## Excerpt to read
○ ○ ○ ○ ○ ○ ○
A hundred U.S. Army Rangers drop into the Somalian capital to kidnap the lieutenants of a local warlord. They lose a helicopter (hence the title), send a team over to rescue it and lose a second helicopter, which turns a half-hour jump-and-grab into an 18-hour battle between the U.S. Army and what seems like the city’s entire population, all of whom apparently have automatic weapons but very few of whom can aim.

The film tracks two hours of running battle. Take the helicopter attack from Apocalypse Now and segue into the building-to-building battle sequences from the end of Saving Private Ryan and either of the big Stalingrad movies and you get a sense of what unfolds here.

It’s not one of those war movies where people fight for a while, then walk somewhere, then have a skirmish, and the guy who’s going to get shot next talks about his girlfriend back in Nebraska, then there’s another battle. It’s relentless. And it’s done in the old style, with squibs and actual buildings and very few computer-generated effects.

What’s astonishing — and what distinguishes Scott from someone like Michael Bay (Pearl Harbor) — is that the film also has a coherent topographic sense.
○ ○ ○ ○ ○ ○ ○
## Records for this exercise
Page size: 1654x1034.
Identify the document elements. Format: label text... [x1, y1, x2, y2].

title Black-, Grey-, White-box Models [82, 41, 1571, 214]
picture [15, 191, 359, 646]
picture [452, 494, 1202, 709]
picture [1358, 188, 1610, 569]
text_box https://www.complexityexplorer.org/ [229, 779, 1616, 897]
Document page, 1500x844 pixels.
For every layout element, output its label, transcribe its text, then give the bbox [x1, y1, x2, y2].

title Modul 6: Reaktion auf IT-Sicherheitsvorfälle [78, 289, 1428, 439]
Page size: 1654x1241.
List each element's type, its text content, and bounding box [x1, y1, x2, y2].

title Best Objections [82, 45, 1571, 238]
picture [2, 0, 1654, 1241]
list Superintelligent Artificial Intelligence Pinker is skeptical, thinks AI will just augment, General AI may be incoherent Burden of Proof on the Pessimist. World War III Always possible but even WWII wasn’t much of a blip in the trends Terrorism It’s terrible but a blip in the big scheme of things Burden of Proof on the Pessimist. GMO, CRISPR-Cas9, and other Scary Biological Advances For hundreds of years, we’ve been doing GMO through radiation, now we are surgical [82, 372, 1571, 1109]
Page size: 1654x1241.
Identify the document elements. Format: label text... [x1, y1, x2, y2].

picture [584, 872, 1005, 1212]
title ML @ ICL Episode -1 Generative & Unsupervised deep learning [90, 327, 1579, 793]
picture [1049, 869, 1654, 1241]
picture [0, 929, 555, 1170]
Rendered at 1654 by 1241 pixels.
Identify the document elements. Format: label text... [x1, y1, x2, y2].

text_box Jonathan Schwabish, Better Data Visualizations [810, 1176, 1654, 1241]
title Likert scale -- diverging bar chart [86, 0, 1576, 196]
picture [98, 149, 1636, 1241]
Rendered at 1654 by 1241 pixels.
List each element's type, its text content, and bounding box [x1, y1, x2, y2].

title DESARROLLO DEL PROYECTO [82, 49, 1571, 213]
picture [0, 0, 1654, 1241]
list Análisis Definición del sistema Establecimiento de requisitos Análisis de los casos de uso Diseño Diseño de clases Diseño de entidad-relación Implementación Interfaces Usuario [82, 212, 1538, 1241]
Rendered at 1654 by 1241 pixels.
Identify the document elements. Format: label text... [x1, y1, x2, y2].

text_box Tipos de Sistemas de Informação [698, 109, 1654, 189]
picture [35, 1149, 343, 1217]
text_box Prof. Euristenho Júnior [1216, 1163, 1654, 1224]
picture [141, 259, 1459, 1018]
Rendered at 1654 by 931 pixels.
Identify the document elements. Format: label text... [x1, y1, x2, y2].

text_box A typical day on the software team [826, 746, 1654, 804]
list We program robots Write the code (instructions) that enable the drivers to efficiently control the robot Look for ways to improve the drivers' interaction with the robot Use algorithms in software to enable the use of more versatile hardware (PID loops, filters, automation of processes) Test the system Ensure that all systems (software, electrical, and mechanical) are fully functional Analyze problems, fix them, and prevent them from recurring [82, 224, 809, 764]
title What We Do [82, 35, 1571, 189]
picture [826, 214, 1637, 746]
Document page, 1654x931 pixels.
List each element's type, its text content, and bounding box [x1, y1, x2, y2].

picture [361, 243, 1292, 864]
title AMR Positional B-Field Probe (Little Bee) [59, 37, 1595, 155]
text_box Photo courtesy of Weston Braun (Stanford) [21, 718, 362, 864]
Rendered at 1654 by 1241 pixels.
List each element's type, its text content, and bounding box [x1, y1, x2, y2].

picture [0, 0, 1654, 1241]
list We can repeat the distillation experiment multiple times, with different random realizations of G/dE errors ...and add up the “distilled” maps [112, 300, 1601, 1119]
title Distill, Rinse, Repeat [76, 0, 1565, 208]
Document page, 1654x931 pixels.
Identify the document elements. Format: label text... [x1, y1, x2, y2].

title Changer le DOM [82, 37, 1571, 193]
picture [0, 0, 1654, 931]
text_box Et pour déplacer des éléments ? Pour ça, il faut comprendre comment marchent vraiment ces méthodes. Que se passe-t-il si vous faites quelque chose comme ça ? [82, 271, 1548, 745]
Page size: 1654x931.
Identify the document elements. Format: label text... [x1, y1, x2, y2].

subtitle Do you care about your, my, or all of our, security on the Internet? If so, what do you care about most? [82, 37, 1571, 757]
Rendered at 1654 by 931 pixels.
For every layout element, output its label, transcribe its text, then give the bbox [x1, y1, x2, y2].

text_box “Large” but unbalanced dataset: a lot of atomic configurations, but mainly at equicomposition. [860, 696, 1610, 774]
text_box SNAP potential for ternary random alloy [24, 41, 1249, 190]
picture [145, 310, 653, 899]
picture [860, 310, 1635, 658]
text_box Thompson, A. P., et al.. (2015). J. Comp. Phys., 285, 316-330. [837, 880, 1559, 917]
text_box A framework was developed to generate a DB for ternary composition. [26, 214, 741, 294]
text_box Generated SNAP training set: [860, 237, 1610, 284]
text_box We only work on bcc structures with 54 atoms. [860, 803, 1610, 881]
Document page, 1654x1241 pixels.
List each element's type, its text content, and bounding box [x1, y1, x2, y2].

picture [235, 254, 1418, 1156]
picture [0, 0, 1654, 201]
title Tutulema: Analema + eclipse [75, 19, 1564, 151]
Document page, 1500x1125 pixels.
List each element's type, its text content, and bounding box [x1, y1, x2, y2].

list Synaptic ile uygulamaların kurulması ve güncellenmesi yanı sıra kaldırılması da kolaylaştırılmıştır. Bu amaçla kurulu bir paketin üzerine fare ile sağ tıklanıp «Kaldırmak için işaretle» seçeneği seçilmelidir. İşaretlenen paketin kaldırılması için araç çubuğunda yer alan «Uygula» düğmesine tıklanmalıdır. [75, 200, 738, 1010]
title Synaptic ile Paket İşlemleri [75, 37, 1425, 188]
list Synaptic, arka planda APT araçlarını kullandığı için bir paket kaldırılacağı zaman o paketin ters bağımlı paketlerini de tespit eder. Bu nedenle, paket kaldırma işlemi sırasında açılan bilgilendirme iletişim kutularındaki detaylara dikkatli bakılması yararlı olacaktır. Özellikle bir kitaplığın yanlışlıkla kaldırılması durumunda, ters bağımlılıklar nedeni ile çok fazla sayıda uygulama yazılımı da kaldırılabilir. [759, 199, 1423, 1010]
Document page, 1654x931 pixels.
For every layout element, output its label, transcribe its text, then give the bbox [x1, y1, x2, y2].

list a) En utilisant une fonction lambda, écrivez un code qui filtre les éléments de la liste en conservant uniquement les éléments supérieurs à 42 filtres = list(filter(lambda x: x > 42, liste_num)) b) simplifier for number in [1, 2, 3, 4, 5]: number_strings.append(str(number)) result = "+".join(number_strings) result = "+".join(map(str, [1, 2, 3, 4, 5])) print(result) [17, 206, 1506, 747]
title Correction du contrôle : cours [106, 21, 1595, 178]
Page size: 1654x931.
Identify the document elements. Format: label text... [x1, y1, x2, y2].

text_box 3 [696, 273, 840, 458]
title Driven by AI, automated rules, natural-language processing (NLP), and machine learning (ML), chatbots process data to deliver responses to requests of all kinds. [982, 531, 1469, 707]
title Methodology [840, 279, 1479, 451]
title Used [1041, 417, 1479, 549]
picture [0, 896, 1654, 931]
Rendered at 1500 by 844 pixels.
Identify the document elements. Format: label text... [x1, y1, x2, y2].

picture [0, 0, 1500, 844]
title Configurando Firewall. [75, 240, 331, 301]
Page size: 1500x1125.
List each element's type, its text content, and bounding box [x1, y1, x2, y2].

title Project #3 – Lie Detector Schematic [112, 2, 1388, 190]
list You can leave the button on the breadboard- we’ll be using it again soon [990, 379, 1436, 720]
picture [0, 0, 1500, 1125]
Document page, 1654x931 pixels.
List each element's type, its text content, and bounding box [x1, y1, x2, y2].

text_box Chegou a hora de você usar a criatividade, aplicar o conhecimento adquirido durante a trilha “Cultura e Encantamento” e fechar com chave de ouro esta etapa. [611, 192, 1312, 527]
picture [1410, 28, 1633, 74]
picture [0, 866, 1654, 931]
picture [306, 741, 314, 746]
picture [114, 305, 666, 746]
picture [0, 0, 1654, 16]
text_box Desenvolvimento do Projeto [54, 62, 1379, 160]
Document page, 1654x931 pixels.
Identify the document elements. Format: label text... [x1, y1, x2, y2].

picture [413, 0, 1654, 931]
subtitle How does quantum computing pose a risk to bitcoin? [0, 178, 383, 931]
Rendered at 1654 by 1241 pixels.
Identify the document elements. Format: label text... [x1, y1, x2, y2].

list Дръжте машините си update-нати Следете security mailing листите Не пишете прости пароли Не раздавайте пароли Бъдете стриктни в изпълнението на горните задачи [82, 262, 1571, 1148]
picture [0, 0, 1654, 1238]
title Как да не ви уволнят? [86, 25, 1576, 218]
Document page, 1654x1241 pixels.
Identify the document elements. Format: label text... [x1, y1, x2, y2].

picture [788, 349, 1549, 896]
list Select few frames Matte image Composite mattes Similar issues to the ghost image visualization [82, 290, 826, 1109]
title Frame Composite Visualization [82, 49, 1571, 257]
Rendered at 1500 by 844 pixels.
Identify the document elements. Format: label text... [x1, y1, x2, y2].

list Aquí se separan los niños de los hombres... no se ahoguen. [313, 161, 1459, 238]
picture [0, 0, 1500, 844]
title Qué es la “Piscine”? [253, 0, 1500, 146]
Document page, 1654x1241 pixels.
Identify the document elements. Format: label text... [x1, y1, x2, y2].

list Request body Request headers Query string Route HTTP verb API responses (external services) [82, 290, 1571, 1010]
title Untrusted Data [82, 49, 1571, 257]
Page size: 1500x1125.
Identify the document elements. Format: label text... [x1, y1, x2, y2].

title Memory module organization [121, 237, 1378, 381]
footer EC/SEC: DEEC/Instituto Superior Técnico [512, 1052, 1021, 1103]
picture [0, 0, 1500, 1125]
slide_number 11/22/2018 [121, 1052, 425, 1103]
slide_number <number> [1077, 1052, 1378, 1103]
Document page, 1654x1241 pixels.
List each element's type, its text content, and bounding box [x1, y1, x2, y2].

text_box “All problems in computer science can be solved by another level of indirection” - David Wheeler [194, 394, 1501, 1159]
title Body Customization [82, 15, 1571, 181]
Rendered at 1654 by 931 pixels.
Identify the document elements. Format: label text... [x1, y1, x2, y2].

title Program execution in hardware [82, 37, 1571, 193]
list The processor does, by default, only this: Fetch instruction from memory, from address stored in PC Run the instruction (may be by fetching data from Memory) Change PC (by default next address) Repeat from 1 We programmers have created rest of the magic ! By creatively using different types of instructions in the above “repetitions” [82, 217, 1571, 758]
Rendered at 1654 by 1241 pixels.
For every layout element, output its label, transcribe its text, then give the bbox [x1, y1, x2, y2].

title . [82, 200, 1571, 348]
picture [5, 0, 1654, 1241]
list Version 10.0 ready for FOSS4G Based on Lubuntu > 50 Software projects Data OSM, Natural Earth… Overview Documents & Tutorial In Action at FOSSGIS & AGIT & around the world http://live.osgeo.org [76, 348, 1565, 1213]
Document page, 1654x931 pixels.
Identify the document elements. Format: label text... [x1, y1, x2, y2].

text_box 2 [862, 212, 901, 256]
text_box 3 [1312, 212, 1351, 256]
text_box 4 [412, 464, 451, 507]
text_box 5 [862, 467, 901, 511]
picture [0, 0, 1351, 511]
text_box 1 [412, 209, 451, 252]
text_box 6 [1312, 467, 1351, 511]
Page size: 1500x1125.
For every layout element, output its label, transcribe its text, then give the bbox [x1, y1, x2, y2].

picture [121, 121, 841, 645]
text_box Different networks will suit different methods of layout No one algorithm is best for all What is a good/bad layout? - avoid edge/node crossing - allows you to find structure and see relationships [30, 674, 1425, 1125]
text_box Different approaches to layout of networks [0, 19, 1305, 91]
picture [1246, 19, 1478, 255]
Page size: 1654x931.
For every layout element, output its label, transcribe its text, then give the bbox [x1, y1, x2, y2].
○ ○ ○ ○ ○ ○ ○
## Tasks for this exercise
(a) Copy the records word for word, from their first line up to and including the line with "picture [0, 929, 555, 1170]".
(b) Keep writing the review of the war film about U.S. Army Rangers in Somalia, picking up after its last sentence.
The film review and the records have nothing to do with each other.

## Outputs for the tasks
(a)
Page size: 1654x1034.
Identify the document elements. Format: label text... [x1, y1, x2, y2].

title Black-, Grey-, White-box Models [82, 41, 1571, 214]
picture [15, 191, 359, 646]
picture [452, 494, 1202, 709]
picture [1358, 188, 1610, 569]
text_box https://www.complexityexplorer.org/ [229, 779, 1616, 897]
Document page, 1500x844 pixels.
For every layout element, output its label, transcribe its text, then give the bbox [x1, y1, x2, y2].

title Modul 6: Reaktion auf IT-Sicherheitsvorfälle [78, 289, 1428, 439]
Page size: 1654x1241.
List each element's type, its text content, and bounding box [x1, y1, x2, y2].

title Best Objections [82, 45, 1571, 238]
picture [2, 0, 1654, 1241]
list Superintelligent Artificial Intelligence Pinker is skeptical, thinks AI will just augment, General AI may be incoherent Burden of Proof on the Pessimist. World War III Always possible but even WWII wasn’t much of a blip in the trends Terrorism It’s terrible but a blip in the big scheme of things Burden of Proof on the Pessimist. GMO, CRISPR-Cas9, and other Scary Biological Advances For hundreds of years, we’ve been doing GMO through radiation, now we are surgical [82, 372, 1571, 1109]
Page size: 1654x1241.
Identify the document elements. Format: label text... [x1, y1, x2, y2].

picture [584, 872, 1005, 1212]
title ML @ ICL Episode -1 Generative & Unsupervised deep learning [90, 327, 1579, 793]
picture [1049, 869, 1654, 1241]
picture [0, 929, 555, 1170]

(b)
The action may be chaotic, but we’re always aware of its spatial coordinates. Like Sam Peckinpah or John McTiernan, Scott understands that we need to know where things are before they get shot to pieces.

It’s an ideal project for Scott. He’s a great tactician but a lousy strategist, someone who always knows what he’s doing even if he never determines if it’s worth doing in the first place. (How else to explain Hannibal and Gladiator?) No wonder he identifies with American soldiers besieged in the middle of a foreign city, none of whom could say why they’re there.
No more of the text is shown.